The early warning system of demographic change is kindergarten. If you think the bus is diverse, check out the playground.

Kindergartens see more Hispanic, Asian students, USA Today, August 27, 2010

The kindergarten class of 2010-11 is less white, less black, more Asian and much more Hispanic than in 2000, reflecting the nation’s rapid racial and ethnic transformation. The profile of the 4 million children starting kindergarten reveals the startling changes the USA has undergone the past decade and offers a glimpse of its future. In this year’s class, for example, about one out of four 5-year-olds will be Hispanic.

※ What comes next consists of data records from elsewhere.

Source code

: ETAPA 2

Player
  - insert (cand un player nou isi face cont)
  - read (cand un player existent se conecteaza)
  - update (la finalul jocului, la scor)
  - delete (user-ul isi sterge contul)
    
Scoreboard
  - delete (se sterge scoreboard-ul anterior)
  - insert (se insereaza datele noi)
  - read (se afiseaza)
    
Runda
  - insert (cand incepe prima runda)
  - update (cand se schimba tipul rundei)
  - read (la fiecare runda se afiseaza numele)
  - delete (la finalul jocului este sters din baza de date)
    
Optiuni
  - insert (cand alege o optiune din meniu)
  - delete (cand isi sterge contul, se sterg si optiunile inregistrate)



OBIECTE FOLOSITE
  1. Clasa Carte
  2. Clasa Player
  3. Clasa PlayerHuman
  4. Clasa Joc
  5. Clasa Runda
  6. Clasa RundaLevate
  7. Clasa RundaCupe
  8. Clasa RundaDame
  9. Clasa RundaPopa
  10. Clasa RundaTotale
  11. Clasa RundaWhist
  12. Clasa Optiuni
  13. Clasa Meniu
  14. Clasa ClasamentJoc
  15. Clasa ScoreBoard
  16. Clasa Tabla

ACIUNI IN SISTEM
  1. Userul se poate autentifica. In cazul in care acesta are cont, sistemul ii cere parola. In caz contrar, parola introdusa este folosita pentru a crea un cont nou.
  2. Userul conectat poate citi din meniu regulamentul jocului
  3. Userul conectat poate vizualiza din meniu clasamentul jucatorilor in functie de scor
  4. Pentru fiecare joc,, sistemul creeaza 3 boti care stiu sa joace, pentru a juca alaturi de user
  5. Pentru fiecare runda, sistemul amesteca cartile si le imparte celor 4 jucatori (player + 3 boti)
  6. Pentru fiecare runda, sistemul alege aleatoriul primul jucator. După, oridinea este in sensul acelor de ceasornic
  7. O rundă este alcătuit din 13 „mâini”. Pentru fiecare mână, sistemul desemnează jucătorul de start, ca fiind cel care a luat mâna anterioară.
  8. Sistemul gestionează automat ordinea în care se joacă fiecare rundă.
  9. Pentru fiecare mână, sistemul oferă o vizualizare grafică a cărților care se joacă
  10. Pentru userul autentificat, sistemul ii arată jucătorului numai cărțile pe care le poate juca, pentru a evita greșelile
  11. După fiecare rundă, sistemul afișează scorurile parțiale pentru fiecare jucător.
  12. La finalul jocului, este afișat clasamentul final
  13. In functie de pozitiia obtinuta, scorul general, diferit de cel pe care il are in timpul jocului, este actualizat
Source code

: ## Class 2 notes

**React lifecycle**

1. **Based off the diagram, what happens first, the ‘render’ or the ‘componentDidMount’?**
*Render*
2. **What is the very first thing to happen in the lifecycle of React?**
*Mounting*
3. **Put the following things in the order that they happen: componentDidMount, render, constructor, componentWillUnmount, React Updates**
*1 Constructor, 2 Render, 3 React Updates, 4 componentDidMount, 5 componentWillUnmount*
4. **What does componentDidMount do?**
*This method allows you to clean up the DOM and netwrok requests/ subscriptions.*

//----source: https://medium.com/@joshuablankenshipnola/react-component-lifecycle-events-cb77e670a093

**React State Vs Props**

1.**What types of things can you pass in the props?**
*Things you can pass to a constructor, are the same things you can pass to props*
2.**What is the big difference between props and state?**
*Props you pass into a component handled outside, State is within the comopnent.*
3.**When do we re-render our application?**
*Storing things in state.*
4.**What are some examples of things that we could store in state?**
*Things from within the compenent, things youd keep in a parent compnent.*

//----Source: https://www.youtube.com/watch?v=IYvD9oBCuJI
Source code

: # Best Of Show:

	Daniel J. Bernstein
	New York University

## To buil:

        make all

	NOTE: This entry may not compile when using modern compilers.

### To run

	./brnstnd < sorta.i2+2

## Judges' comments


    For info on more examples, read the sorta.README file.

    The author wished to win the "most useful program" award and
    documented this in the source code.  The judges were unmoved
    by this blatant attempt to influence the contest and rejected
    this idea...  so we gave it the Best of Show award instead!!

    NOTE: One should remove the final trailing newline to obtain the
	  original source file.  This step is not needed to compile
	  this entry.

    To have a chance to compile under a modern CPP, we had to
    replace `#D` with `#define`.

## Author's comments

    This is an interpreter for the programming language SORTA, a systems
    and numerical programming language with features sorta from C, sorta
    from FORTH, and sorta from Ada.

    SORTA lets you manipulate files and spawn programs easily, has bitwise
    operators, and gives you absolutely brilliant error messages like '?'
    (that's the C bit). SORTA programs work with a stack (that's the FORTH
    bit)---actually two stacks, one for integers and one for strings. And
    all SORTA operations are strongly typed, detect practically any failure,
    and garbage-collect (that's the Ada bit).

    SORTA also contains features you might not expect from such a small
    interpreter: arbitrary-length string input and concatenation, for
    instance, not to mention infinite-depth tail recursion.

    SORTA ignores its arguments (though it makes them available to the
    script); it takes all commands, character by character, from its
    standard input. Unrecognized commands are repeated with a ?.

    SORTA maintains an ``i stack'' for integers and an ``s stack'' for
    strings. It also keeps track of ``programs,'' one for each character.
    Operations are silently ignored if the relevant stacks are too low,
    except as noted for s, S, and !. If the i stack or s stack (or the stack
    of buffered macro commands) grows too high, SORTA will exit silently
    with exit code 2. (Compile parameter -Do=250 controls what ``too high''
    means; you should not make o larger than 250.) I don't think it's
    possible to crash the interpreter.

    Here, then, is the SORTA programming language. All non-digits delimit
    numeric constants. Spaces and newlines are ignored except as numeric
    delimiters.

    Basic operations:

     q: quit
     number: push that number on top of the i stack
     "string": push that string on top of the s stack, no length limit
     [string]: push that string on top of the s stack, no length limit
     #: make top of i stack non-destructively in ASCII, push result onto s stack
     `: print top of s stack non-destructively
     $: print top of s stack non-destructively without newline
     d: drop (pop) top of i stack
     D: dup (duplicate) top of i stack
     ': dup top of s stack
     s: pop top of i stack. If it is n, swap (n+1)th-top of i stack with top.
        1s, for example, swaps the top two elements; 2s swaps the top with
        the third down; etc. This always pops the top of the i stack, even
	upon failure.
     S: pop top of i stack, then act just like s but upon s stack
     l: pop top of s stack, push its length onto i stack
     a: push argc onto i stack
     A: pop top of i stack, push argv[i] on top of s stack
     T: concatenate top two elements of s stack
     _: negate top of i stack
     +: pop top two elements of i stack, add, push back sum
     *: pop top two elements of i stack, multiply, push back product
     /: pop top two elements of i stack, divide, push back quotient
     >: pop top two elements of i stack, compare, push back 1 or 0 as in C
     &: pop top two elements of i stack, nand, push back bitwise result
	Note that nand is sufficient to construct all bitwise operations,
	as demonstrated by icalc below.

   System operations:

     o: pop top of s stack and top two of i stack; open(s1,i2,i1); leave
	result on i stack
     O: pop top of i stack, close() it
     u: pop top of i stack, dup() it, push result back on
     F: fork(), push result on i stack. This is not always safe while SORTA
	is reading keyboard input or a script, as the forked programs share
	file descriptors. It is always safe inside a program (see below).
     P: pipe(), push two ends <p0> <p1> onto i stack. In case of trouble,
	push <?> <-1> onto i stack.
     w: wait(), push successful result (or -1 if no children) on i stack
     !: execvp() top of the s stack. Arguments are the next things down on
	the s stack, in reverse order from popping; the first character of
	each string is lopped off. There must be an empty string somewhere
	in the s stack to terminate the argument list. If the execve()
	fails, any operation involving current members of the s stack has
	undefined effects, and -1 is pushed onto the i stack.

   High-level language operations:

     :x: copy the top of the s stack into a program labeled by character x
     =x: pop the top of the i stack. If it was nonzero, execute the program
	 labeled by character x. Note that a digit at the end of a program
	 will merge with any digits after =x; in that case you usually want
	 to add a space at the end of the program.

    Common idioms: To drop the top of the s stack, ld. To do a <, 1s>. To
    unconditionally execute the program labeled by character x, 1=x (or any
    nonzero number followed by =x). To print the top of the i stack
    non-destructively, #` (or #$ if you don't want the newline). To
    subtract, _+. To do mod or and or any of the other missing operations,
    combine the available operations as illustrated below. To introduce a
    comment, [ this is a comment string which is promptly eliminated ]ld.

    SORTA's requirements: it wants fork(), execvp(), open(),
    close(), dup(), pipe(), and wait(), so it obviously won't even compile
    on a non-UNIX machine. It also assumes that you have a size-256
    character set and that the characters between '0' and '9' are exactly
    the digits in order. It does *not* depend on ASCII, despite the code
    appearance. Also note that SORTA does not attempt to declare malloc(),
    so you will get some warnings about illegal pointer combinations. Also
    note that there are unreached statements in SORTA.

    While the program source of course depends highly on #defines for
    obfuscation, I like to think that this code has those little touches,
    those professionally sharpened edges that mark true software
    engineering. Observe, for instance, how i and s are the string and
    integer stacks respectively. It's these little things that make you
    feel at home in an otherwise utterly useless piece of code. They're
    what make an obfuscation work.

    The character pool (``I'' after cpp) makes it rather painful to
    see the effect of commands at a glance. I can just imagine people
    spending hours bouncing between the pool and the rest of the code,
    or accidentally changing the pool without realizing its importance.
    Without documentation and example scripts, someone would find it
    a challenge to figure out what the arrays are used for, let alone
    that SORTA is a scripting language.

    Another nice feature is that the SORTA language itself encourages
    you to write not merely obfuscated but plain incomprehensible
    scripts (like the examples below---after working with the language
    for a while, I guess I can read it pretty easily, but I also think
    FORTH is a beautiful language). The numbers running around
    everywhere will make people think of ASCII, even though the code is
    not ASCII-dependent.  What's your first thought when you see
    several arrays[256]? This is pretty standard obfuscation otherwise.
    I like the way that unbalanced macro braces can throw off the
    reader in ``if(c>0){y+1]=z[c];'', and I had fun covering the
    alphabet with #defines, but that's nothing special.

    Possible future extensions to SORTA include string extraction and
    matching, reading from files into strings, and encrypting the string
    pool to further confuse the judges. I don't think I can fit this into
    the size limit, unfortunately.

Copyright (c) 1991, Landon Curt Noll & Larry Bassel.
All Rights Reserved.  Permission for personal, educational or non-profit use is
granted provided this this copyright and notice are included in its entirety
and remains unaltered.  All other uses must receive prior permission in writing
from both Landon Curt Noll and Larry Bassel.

Most of today’s kindergartners will graduate from high school in 2023.

More Hispanic children are likely in the next generation because the number of Hispanic girls entering childbearing years is up more than 30% this decade, says Kenneth Johnson, demographer at the University of New Hampshire’s Carsey Institute. “It’s only the beginning.”

A USA TODAY analysis of the most recent government surveys shows:

• About 25% of 5-year-olds are Hispanic, a big jump from 19% in 2000. Hispanics of that age outnumber blacks almost 2 to 1.

• The percentage of white 5-year-olds fell from 59% in 2000 to about 53% today and the share of blacks from 15% to 13%.

“This is not just a big-city phenomenon,” Johnson says. “The percentage of minority children is growing faster in the suburbs and in rural areas.”

In Lake County, Ind., a Chicago suburb, the under-20 population went from 51.8% white in 2000 to 47.1% in 2008, Johnson’s research shows. In rural Nebraska’s Colfax and Dakota counties, the share of Hispanic youths is rising while young whites are down from 60% to about 45% in the same period.

• Schools face linguistic challenges. The share of 5-year-olds who speak English at home slipped from 81% in 2000 to about 78%. The share of Spanish speakers grew from 14% to 16%.

“That makes issues of language development and how to teach them even more important than 10 years ago,” says W. Steven Barnett, co-director of the National Institute for Early Education Research at Rutgers University. “In some districts, 40% of their kids are Latino, and 4% of their teachers are. It’s a huge gap.”

Below, in 2008 Atlanta Bolton Academy students celebrate Hispanic Heritage Month with potluck and piñatas. They are wearing paper sombrero hats to get into the appropriate mood. So kiddies are taught from their earliest school experience to embrace diversity, rather than learn American traditions (well explained in The Civic Education America Needs by Victor Davis Hanson).